COVID Spreads To 60 Plants, Sparks Fear Of US Food Shortages As 2nd Wave Strikes

Tyler Durden

Fri, 06/12/2020 – 17:25

A new report reveals the severity of COVID-19 spreading beyond meatpacking plants to food processing facilities across the US. 

The Environmental Working Group (EWG) outlines this new reality of how the fast-spreading virus has infected 1,200 food processing workers at 60 plants from mid-March to early June. 

To compile these statics, EWG reviewed news articles of outbreaks and noticed many of the infections were seen at Kraft Heinz, Birds Eye, Conagra, and the Campbell Soup Company’s Pepperidge Farm, as well as those of smaller plants, like Fairmont Foods and Ruiz Foods.

Food Processing Plants With the Most Reported COVID-19 Cases

h/t EWG

Bloomberg elaborated on EWG’s findings and said: “These are the first national numbers of their kind. The advocacy group compiled its figures using local media reports because there are no federal agencies reporting the data. The true total is almost certainly higher.” 

Bakers, dairy workers, fruit and vegetable packers, many of whom are deemed “essential” have worked through the pandemic, sometimes laboring in tight quarters. 

“At our workplace, we were not ready for this virus. We didn’t talk about it. We didn’t know about it,” Paula Zambrano,61, who packs fruit at Borton & Sons in Yakima, Washington. She was so concerned back in April of an outbreak at her plant that she stayed home for three weeks. Low on money, she returned to work to support her family. 

“People are infected, and they come to work. They keep quiet about it,” Zambrano said. “We live from our work. We are surviving from our wages. If we have children, how will we feed them?”

In a piece titled “”Cold, Damp & Crowded” – How America’s Meat Plants Are Breeding Grounds For Covid” we described how meat processing plants had become a breeding ground for the virus — and with EWG’s report this week, similar conditions have been seen across many other types of food processing plants. 

EWG estimates at least 1.8 million Americans work in food processing plants. Many of the workers are low-income and minority, their labor in tight workspaces make them susceptible to infection.

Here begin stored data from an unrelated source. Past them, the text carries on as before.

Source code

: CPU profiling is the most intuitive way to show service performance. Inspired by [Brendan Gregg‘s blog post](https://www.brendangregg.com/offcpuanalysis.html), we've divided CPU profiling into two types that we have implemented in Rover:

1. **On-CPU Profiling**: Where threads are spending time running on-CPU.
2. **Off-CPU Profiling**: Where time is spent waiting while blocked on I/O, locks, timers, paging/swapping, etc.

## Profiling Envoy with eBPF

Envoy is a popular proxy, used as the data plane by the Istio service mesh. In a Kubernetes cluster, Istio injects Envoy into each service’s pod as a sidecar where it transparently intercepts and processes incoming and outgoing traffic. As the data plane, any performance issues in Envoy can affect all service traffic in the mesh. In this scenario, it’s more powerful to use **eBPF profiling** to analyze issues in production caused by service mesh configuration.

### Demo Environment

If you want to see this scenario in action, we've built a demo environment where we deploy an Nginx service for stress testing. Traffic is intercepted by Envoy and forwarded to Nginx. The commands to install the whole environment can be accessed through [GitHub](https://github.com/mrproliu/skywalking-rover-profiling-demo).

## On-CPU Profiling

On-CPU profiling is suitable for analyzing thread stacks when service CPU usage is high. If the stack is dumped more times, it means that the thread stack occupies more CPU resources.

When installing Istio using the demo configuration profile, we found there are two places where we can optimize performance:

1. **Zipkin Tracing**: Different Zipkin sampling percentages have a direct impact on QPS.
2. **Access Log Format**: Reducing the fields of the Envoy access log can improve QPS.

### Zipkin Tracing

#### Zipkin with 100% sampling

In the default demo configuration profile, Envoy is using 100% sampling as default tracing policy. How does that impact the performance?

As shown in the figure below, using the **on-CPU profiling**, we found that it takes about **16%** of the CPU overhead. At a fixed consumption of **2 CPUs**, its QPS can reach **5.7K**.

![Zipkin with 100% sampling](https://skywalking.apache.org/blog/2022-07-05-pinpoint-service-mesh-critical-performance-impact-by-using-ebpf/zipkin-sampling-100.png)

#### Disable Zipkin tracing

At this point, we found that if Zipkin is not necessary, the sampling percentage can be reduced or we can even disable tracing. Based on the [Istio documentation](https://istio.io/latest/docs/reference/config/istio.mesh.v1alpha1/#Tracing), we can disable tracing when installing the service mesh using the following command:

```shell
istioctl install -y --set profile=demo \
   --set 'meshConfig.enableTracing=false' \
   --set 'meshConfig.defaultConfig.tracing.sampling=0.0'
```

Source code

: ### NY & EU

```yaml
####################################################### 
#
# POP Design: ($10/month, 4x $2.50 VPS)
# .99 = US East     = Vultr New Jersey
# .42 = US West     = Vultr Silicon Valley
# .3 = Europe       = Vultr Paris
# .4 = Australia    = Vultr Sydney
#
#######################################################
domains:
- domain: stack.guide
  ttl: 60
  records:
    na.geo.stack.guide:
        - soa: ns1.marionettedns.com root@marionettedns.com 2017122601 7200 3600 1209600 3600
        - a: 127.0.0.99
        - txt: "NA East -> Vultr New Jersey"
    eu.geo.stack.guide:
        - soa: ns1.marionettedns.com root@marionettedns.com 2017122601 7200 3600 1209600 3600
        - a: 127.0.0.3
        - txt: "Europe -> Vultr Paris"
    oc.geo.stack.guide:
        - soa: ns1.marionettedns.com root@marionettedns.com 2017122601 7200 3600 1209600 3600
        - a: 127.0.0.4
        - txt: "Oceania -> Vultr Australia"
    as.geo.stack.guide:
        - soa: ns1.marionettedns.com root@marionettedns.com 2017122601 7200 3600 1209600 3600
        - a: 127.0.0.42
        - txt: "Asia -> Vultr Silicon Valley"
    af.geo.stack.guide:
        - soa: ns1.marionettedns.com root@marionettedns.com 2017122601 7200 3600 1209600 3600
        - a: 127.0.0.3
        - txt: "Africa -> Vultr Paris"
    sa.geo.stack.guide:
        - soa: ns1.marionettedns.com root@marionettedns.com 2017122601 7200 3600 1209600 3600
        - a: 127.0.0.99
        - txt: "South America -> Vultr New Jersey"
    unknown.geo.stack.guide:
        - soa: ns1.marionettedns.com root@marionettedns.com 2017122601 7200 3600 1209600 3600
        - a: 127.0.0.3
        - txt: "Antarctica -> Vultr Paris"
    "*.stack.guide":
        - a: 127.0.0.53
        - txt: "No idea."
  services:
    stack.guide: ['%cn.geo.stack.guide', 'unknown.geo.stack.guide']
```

America’s food suppliers have seen some of the worst outbreaks of the virus. Dozens of folks at meatpacking plants across the country have died with thousands infected. The ongoing human tragedy at meat and food processing plants expose the vulnerability of the food supply chain

To solve this issue, we noted how meat processing plants should “unleash a new wave of automation across plants to ease labor and health woes.” 

With a health crisis still not abating at many plants — another problem has developed, that is, food shortages and skyrocketing food inflation. 

The latest food at home index increased 4.8% over the last 12 months, with all six major grocery store food group indexes rising over that span.

The index for meats, poultry, fish, and eggs rose 10% over the last year, its most significant 12-month increase since the period ending May 2004.

second coronavirus wave could spell disaster for America’s food supply chain. At the moment, the stock market is selling off, with investors nervous that a reemergence of the virus is ahead.